• [What the task requires]: Copy every record below word for word, leaving out the picture lines.

• [Information given]:
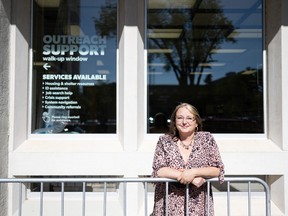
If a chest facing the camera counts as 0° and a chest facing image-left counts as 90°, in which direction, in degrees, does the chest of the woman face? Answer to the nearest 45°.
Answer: approximately 0°
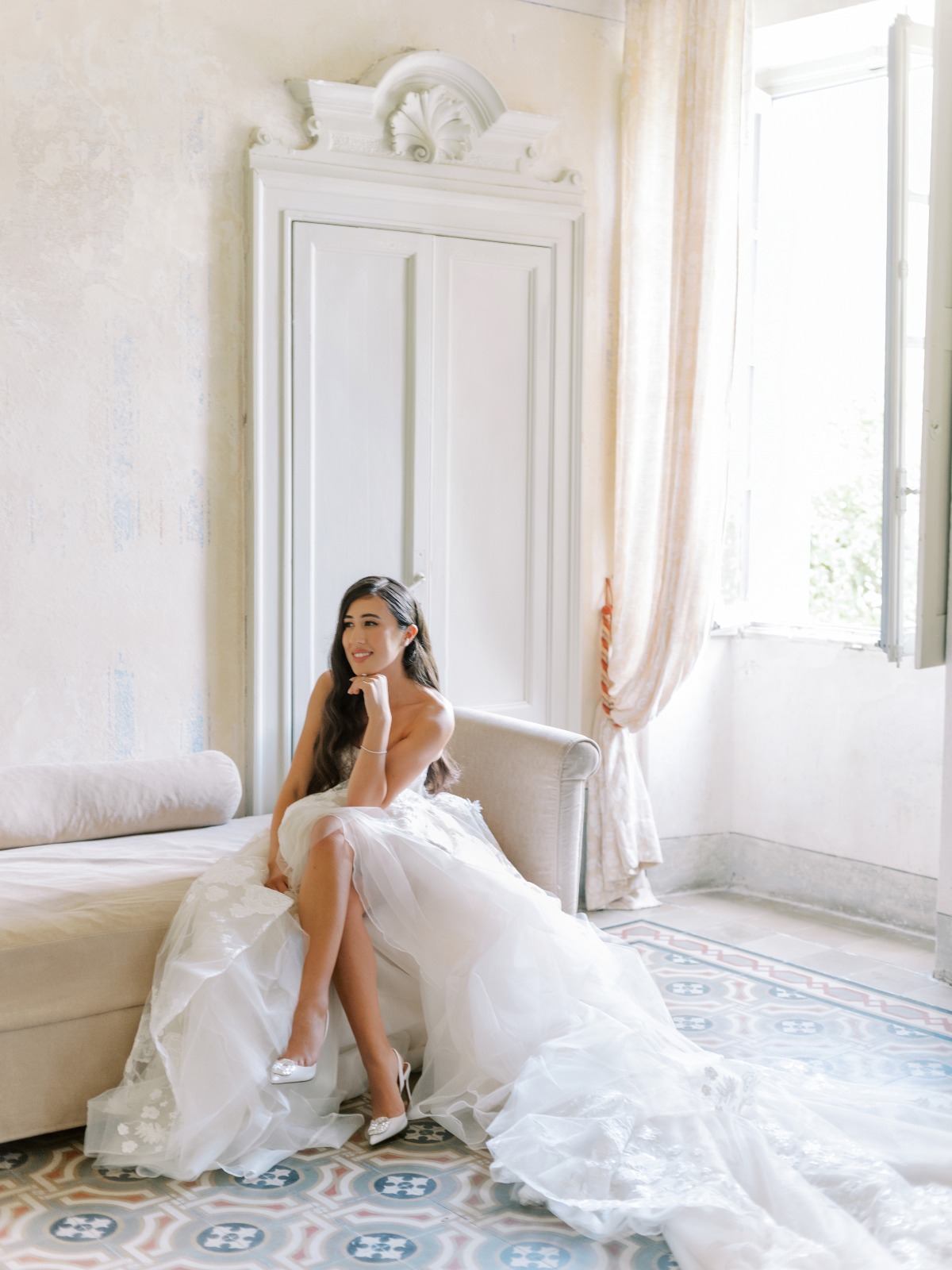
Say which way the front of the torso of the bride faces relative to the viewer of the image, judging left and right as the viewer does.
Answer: facing the viewer and to the left of the viewer

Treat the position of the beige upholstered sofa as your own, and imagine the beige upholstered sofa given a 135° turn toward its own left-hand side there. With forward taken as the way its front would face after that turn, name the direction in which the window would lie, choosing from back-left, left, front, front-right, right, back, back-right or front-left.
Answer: front-right

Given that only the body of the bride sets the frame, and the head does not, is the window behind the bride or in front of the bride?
behind

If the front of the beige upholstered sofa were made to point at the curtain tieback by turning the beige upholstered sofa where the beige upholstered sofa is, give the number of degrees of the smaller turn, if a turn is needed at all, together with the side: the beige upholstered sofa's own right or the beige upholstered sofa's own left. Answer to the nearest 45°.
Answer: approximately 90° to the beige upholstered sofa's own left

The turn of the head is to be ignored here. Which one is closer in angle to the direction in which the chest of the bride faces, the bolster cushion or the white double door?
the bolster cushion

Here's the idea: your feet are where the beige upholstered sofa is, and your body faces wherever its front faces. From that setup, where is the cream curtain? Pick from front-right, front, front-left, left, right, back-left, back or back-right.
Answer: left

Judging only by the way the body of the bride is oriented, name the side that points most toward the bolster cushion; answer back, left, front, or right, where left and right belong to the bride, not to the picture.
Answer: right

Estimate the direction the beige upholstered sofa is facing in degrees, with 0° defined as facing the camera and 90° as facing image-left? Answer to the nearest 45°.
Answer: approximately 315°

• [Finished exercise]:
If a chest facing the camera counts as 0° and a chest facing image-left counts as 90°, in which direction, in degrees, does the chest of the woman face? Answer to the nearest 45°.
Answer: approximately 0°
Say which way the front of the torso of the bride faces relative to the viewer of the image, judging left and right as the viewer does.
Answer: facing the viewer and to the left of the viewer

Treat the position of the beige upholstered sofa as your own, and imagine the beige upholstered sofa given a 135° turn toward its own left-hand side there. With forward taken as the way its front would face after that turn, name the direction in which the window would lie, choosing from back-left, left, front, front-right, right, back, back-right or front-left.
Answer: front-right

Given that only the body of the bride sets the frame, and the head does not, is the window behind the bride or in front of the bride?
behind

If the front of the beige upholstered sofa were made to point at the curtain tieback by turning the beige upholstered sofa where the beige upholstered sofa is, give the number of degrees of the smaller turn, if a turn is needed at all, together with the side: the beige upholstered sofa's own right or the beige upholstered sofa's own left. Answer to the nearest 45°.
Answer: approximately 90° to the beige upholstered sofa's own left

The turn of the head is to be ignored here. Which one is closer in angle to the direction in which the chest of the bride faces, the bolster cushion or the white double door?
the bolster cushion

Here's the idea: your feet are where the beige upholstered sofa is, and your body faces wherever its front faces. From that setup, where is the cream curtain? Pick from front-right, front, front-left, left, right, back-left, back or back-right.
Answer: left

Judging only by the way the body of the bride is oriented, name the side that points most toward the bolster cushion; answer back, left, front, or right, where left and right belong to the bride, not to the picture.
Answer: right

Estimate the direction the beige upholstered sofa is facing in degrees, with 0° defined as facing the camera and 90° as facing image-left? Answer to the nearest 45°.
Answer: approximately 315°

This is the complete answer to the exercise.